Reproduce the lesson activity on distributing computers to families word for word.

_Quoted passage:_
== == ==

Arrange students in groups of 2. Give students 5 minutes quiet think time and then ask them to compare their work with a partner.

Student Facing

A program gives computers to families with school-aged children. They have a certain number of computers to distribute fairly between several families. How many computers should each family get?

  1. One month the program has 8 computers. The families have these numbers of school-aged children: 4, 2, 6, 2, 2.

    1. How many children are there in all?
    2. Counting all the children in all the families, how many children would use each computer? This is the number of children per computer. Call this number \(A\).
    3. Fill in the third column of the table. Decide how many computers to give to each family if we use \(A\) as the basis for distributing the computers.
      family number of children number of computers, using \(A\)
      Baum 4
      Chu 2
      Davila 6
      Eno 2
      Farouz 2
    4. Check that 8 computers have been given out in all.

== == ==

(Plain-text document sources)
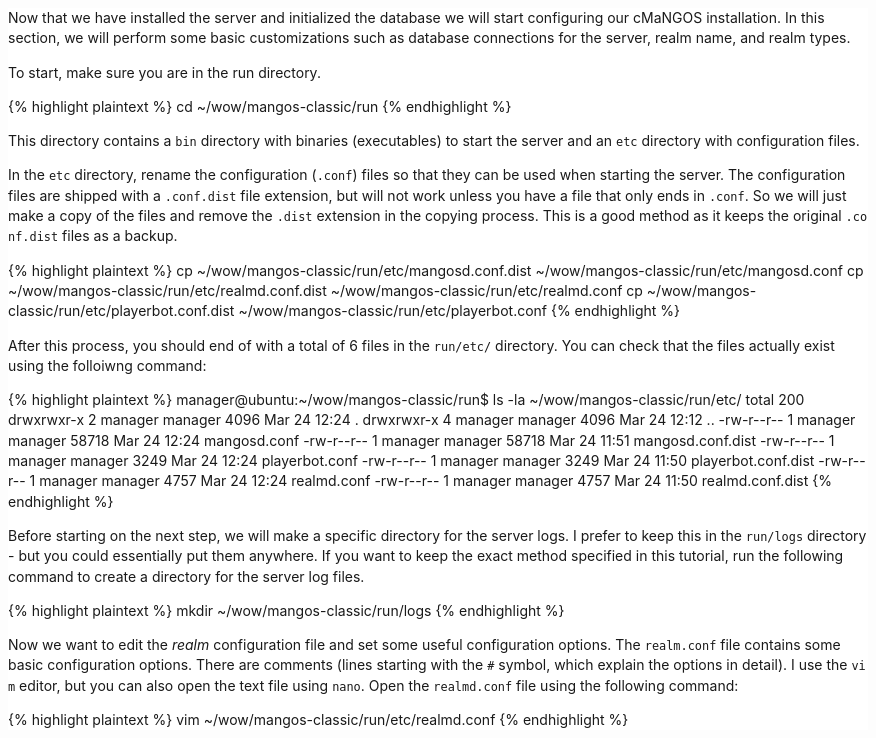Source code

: Now that we have installed the server and initialized the database we will start configuring our cMaNGOS installation. In this section, we will perform some basic customizations such as database connections for the server, realm name, and realm types.

To start, make sure you are in the run directory. 

{% highlight plaintext %}
cd ~/wow/mangos-classic/run
{% endhighlight %}

This directory contains a `bin` directory with binaries (executables) to start the server and an `etc` directory with configuration files.

In the `etc` directory, rename the configuration (`.conf`) files so that they can be used when starting the server. The configuration files are shipped with a `.conf.dist` file extension, but will not work unless you have a file that only ends in `.conf`. So we will just make a copy of the files and remove the `.dist` extension in the copying process. This is a good method as it keeps the original `.conf.dist` files as a backup.

{% highlight plaintext %}
cp ~/wow/mangos-classic/run/etc/mangosd.conf.dist ~/wow/mangos-classic/run/etc/mangosd.conf
cp ~/wow/mangos-classic/run/etc/realmd.conf.dist ~/wow/mangos-classic/run/etc/realmd.conf
cp ~/wow/mangos-classic/run/etc/playerbot.conf.dist ~/wow/mangos-classic/run/etc/playerbot.conf
{% endhighlight %}

After this process, you should end of with a total of 6 files in the `run/etc/` directory. You can check that the files actually exist using the folloiwng command:

{% highlight plaintext %}
manager@ubuntu:~/wow/mangos-classic/run$ ls -la ~/wow/mangos-classic/run/etc/
total 200
drwxrwxr-x 2 manager manager  4096 Mar 24 12:24 .
drwxrwxr-x 4 manager manager  4096 Mar 24 12:12 ..
-rw-r--r-- 1 manager manager 58718 Mar 24 12:24 mangosd.conf
-rw-r--r-- 1 manager manager 58718 Mar 24 11:51 mangosd.conf.dist
-rw-r--r-- 1 manager manager  3249 Mar 24 12:24 playerbot.conf
-rw-r--r-- 1 manager manager  3249 Mar 24 11:50 playerbot.conf.dist
-rw-r--r-- 1 manager manager  4757 Mar 24 12:24 realmd.conf
-rw-r--r-- 1 manager manager  4757 Mar 24 11:50 realmd.conf.dist
{% endhighlight %}

Before starting on the next step, we will make a specific directory for the server logs. I prefer to keep this in the `run/logs` directory - but you could essentially put them anywhere. If you want to keep the exact method specified in this tutorial, run the following command to create a directory for the server log files.

{% highlight plaintext %}
mkdir ~/wow/mangos-classic/run/logs
{% endhighlight %}

Now we want to edit the _realm_ configuration file and set some useful configuration options. The `realm.conf` file contains some basic configuration options. There are comments (lines starting with the `#` symbol, which explain the options in detail). I use the `vim` editor, but you can also open the text file using `nano`. Open the `realmd.conf` file using the following command:

{% highlight plaintext %}
vim ~/wow/mangos-classic/run/etc/realmd.conf
{% endhighlight %}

== == ==

_Expected answer:_
Arrange students in groups of 2. Give students 5 minutes quiet think time and then ask them to compare their work with a partner.

Student Facing

A program gives computers to families with school-aged children. They have a certain number of computers to distribute fairly between several families. How many computers should each family get?

  1. One month the program has 8 computers. The families have these numbers of school-aged children: 4, 2, 6, 2, 2.

    1. How many children are there in all?
    2. Counting all the children in all the families, how many children would use each computer? This is the number of children per computer. Call this number \(A\).
    3. Fill in the third column of the table. Decide how many computers to give to each family if we use \(A\) as the basis for distributing the computers.
      family number of children number of computers, using \(A\)
      Baum 4
      Chu 2
      Davila 6
      Eno 2
      Farouz 2
    4. Check that 8 computers have been given out in all.